What is required – Write out the whole listing exactly.
▼
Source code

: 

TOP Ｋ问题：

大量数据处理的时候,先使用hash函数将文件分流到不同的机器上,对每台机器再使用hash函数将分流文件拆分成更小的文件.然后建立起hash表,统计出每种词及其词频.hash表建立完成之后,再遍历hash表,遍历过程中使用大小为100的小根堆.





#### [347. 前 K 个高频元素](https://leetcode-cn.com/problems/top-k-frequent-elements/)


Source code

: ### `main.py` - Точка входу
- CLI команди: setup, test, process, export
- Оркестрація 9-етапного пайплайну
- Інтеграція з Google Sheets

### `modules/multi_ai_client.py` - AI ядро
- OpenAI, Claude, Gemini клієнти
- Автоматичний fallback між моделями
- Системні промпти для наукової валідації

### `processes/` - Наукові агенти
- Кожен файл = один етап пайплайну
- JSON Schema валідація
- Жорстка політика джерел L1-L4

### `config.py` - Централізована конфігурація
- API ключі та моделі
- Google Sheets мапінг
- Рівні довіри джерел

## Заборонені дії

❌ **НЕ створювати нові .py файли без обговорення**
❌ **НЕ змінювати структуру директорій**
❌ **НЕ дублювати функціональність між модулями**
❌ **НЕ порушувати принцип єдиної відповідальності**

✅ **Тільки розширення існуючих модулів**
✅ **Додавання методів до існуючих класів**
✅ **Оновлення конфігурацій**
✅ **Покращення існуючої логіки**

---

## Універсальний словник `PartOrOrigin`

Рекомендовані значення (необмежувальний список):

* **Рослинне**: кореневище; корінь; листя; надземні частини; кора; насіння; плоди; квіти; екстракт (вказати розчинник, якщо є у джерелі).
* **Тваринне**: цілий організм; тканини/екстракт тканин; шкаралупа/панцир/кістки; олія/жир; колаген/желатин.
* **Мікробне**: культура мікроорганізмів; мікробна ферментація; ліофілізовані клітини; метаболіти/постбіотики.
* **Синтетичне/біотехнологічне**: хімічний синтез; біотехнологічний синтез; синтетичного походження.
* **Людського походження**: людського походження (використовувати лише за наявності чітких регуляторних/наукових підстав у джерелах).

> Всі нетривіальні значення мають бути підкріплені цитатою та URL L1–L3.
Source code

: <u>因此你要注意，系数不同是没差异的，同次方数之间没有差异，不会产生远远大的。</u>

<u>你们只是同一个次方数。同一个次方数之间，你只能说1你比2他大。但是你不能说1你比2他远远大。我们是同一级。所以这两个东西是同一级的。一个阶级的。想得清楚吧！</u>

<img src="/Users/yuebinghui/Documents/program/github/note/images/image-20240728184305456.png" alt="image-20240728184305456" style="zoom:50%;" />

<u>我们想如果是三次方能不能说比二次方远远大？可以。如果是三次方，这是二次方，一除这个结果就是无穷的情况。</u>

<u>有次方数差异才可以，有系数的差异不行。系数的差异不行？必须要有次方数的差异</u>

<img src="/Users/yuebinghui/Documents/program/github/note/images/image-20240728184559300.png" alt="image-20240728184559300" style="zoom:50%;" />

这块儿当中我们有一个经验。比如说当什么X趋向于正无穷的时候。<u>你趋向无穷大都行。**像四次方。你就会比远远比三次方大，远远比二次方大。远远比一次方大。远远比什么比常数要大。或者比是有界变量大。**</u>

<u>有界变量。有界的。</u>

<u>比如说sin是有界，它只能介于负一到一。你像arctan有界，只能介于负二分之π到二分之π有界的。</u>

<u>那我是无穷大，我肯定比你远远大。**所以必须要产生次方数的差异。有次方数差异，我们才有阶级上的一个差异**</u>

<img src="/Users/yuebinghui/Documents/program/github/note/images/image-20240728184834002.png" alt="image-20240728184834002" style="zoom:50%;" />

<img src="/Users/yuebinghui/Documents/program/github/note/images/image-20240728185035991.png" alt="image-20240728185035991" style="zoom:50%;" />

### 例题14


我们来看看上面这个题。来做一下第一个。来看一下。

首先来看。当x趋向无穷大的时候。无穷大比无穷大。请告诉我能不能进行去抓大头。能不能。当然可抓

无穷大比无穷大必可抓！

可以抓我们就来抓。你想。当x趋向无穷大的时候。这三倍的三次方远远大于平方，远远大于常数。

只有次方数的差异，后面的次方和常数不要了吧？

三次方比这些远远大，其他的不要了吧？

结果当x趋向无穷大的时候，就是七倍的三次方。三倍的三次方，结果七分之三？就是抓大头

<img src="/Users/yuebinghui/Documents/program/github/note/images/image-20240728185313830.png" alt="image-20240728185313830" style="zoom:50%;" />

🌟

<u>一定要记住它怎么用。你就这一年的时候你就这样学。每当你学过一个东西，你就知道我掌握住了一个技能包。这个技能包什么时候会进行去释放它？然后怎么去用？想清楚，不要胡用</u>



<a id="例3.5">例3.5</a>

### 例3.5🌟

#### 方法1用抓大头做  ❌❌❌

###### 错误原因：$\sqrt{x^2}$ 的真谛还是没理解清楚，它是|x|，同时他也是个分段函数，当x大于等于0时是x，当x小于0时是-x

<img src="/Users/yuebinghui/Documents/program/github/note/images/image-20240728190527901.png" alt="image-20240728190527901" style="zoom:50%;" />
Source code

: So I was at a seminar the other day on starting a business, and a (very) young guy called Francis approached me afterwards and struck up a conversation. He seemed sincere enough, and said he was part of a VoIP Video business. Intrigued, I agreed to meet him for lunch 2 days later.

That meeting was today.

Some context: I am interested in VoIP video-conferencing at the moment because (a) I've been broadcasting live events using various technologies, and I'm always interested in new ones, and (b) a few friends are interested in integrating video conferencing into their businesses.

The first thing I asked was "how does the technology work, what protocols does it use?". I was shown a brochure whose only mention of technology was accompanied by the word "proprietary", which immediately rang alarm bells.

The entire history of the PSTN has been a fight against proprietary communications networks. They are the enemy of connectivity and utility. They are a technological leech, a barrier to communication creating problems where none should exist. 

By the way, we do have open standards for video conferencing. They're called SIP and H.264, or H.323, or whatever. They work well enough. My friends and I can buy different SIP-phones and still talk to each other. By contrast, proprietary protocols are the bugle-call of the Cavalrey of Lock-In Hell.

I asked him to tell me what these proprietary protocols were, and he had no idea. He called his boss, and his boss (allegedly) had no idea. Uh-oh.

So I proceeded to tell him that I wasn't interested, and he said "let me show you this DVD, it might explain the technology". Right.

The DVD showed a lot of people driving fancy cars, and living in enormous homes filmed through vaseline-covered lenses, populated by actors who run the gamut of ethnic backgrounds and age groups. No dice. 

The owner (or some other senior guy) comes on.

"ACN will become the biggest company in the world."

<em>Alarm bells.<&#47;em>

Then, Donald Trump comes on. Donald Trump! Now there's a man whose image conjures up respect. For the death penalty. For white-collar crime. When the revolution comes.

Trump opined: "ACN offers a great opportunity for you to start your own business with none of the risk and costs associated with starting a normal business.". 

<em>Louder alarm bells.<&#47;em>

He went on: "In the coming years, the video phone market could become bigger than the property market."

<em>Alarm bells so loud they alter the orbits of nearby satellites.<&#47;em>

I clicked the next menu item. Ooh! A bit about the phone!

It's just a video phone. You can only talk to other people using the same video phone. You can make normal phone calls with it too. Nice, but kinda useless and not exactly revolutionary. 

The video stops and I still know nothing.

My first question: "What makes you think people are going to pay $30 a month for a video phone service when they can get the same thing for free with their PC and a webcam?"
▲
Solution –
Source code

: 

TOP Ｋ问题：

大量数据处理的时候,先使用hash函数将文件分流到不同的机器上,对每台机器再使用hash函数将分流文件拆分成更小的文件.然后建立起hash表,统计出每种词及其词频.hash表建立完成之后,再遍历hash表,遍历过程中使用大小为100的小根堆.





#### [347. 前 K 个高频元素](https://leetcode-cn.com/problems/top-k-frequent-elements/)


Source code

: ### `main.py` - Точка входу
- CLI команди: setup, test, process, export
- Оркестрація 9-етапного пайплайну
- Інтеграція з Google Sheets

### `modules/multi_ai_client.py` - AI ядро
- OpenAI, Claude, Gemini клієнти
- Автоматичний fallback між моделями
- Системні промпти для наукової валідації

### `processes/` - Наукові агенти
- Кожен файл = один етап пайплайну
- JSON Schema валідація
- Жорстка політика джерел L1-L4

### `config.py` - Централізована конфігурація
- API ключі та моделі
- Google Sheets мапінг
- Рівні довіри джерел

## Заборонені дії

❌ **НЕ створювати нові .py файли без обговорення**
❌ **НЕ змінювати структуру директорій**
❌ **НЕ дублювати функціональність між модулями**
❌ **НЕ порушувати принцип єдиної відповідальності**

✅ **Тільки розширення існуючих модулів**
✅ **Додавання методів до існуючих класів**
✅ **Оновлення конфігурацій**
✅ **Покращення існуючої логіки**

---

## Універсальний словник `PartOrOrigin`

Рекомендовані значення (необмежувальний список):

* **Рослинне**: кореневище; корінь; листя; надземні частини; кора; насіння; плоди; квіти; екстракт (вказати розчинник, якщо є у джерелі).
* **Тваринне**: цілий організм; тканини/екстракт тканин; шкаралупа/панцир/кістки; олія/жир; колаген/желатин.
* **Мікробне**: культура мікроорганізмів; мікробна ферментація; ліофілізовані клітини; метаболіти/постбіотики.
* **Синтетичне/біотехнологічне**: хімічний синтез; біотехнологічний синтез; синтетичного походження.
* **Людського походження**: людського походження (використовувати лише за наявності чітких регуляторних/наукових підстав у джерелах).

> Всі нетривіальні значення мають бути підкріплені цитатою та URL L1–L3.
Source code

: <u>因此你要注意，系数不同是没差异的，同次方数之间没有差异，不会产生远远大的。</u>

<u>你们只是同一个次方数。同一个次方数之间，你只能说1你比2他大。但是你不能说1你比2他远远大。我们是同一级。所以这两个东西是同一级的。一个阶级的。想得清楚吧！</u>

<img src="/Users/yuebinghui/Documents/program/github/note/images/image-20240728184305456.png" alt="image-20240728184305456" style="zoom:50%;" />

<u>我们想如果是三次方能不能说比二次方远远大？可以。如果是三次方，这是二次方，一除这个结果就是无穷的情况。</u>

<u>有次方数差异才可以，有系数的差异不行。系数的差异不行？必须要有次方数的差异</u>

<img src="/Users/yuebinghui/Documents/program/github/note/images/image-20240728184559300.png" alt="image-20240728184559300" style="zoom:50%;" />

这块儿当中我们有一个经验。比如说当什么X趋向于正无穷的时候。<u>你趋向无穷大都行。**像四次方。你就会比远远比三次方大，远远比二次方大。远远比一次方大。远远比什么比常数要大。或者比是有界变量大。**</u>

<u>有界变量。有界的。</u>

<u>比如说sin是有界，它只能介于负一到一。你像arctan有界，只能介于负二分之π到二分之π有界的。</u>

<u>那我是无穷大，我肯定比你远远大。**所以必须要产生次方数的差异。有次方数差异，我们才有阶级上的一个差异**</u>

<img src="/Users/yuebinghui/Documents/program/github/note/images/image-20240728184834002.png" alt="image-20240728184834002" style="zoom:50%;" />

<img src="/Users/yuebinghui/Documents/program/github/note/images/image-20240728185035991.png" alt="image-20240728185035991" style="zoom:50%;" />

### 例题14


我们来看看上面这个题。来做一下第一个。来看一下。

首先来看。当x趋向无穷大的时候。无穷大比无穷大。请告诉我能不能进行去抓大头。能不能。当然可抓

无穷大比无穷大必可抓！

可以抓我们就来抓。你想。当x趋向无穷大的时候。这三倍的三次方远远大于平方，远远大于常数。

只有次方数的差异，后面的次方和常数不要了吧？

三次方比这些远远大，其他的不要了吧？

结果当x趋向无穷大的时候，就是七倍的三次方。三倍的三次方，结果七分之三？就是抓大头

<img src="/Users/yuebinghui/Documents/program/github/note/images/image-20240728185313830.png" alt="image-20240728185313830" style="zoom:50%;" />

🌟

<u>一定要记住它怎么用。你就这一年的时候你就这样学。每当你学过一个东西，你就知道我掌握住了一个技能包。这个技能包什么时候会进行去释放它？然后怎么去用？想清楚，不要胡用</u>



<a id="例3.5">例3.5</a>

### 例3.5🌟

#### 方法1用抓大头做  ❌❌❌

###### 错误原因：$\sqrt{x^2}$ 的真谛还是没理解清楚，它是|x|，同时他也是个分段函数，当x大于等于0时是x，当x小于0时是-x

<img src="/Users/yuebinghui/Documents/program/github/note/images/image-20240728190527901.png" alt="image-20240728190527901" style="zoom:50%;" />
Source code

: So I was at a seminar the other day on starting a business, and a (very) young guy called Francis approached me afterwards and struck up a conversation. He seemed sincere enough, and said he was part of a VoIP Video business. Intrigued, I agreed to meet him for lunch 2 days later.

That meeting was today.

Some context: I am interested in VoIP video-conferencing at the moment because (a) I've been broadcasting live events using various technologies, and I'm always interested in new ones, and (b) a few friends are interested in integrating video conferencing into their businesses.

The first thing I asked was "how does the technology work, what protocols does it use?". I was shown a brochure whose only mention of technology was accompanied by the word "proprietary", which immediately rang alarm bells.

The entire history of the PSTN has been a fight against proprietary communications networks. They are the enemy of connectivity and utility. They are a technological leech, a barrier to communication creating problems where none should exist. 

By the way, we do have open standards for video conferencing. They're called SIP and H.264, or H.323, or whatever. They work well enough. My friends and I can buy different SIP-phones and still talk to each other. By contrast, proprietary protocols are the bugle-call of the Cavalrey of Lock-In Hell.

I asked him to tell me what these proprietary protocols were, and he had no idea. He called his boss, and his boss (allegedly) had no idea. Uh-oh.

So I proceeded to tell him that I wasn't interested, and he said "let me show you this DVD, it might explain the technology". Right.

The DVD showed a lot of people driving fancy cars, and living in enormous homes filmed through vaseline-covered lenses, populated by actors who run the gamut of ethnic backgrounds and age groups. No dice. 

The owner (or some other senior guy) comes on.

"ACN will become the biggest company in the world."

<em>Alarm bells.<&#47;em>

Then, Donald Trump comes on. Donald Trump! Now there's a man whose image conjures up respect. For the death penalty. For white-collar crime. When the revolution comes.

Trump opined: "ACN offers a great opportunity for you to start your own business with none of the risk and costs associated with starting a normal business.". 

<em>Louder alarm bells.<&#47;em>

He went on: "In the coming years, the video phone market could become bigger than the property market."

<em>Alarm bells so loud they alter the orbits of nearby satellites.<&#47;em>

I clicked the next menu item. Ooh! A bit about the phone!

It's just a video phone. You can only talk to other people using the same video phone. You can make normal phone calls with it too. Nice, but kinda useless and not exactly revolutionary. 

The video stops and I still know nothing.

My first question: "What makes you think people are going to pay $30 a month for a video phone service when they can get the same thing for free with their PC and a webcam?"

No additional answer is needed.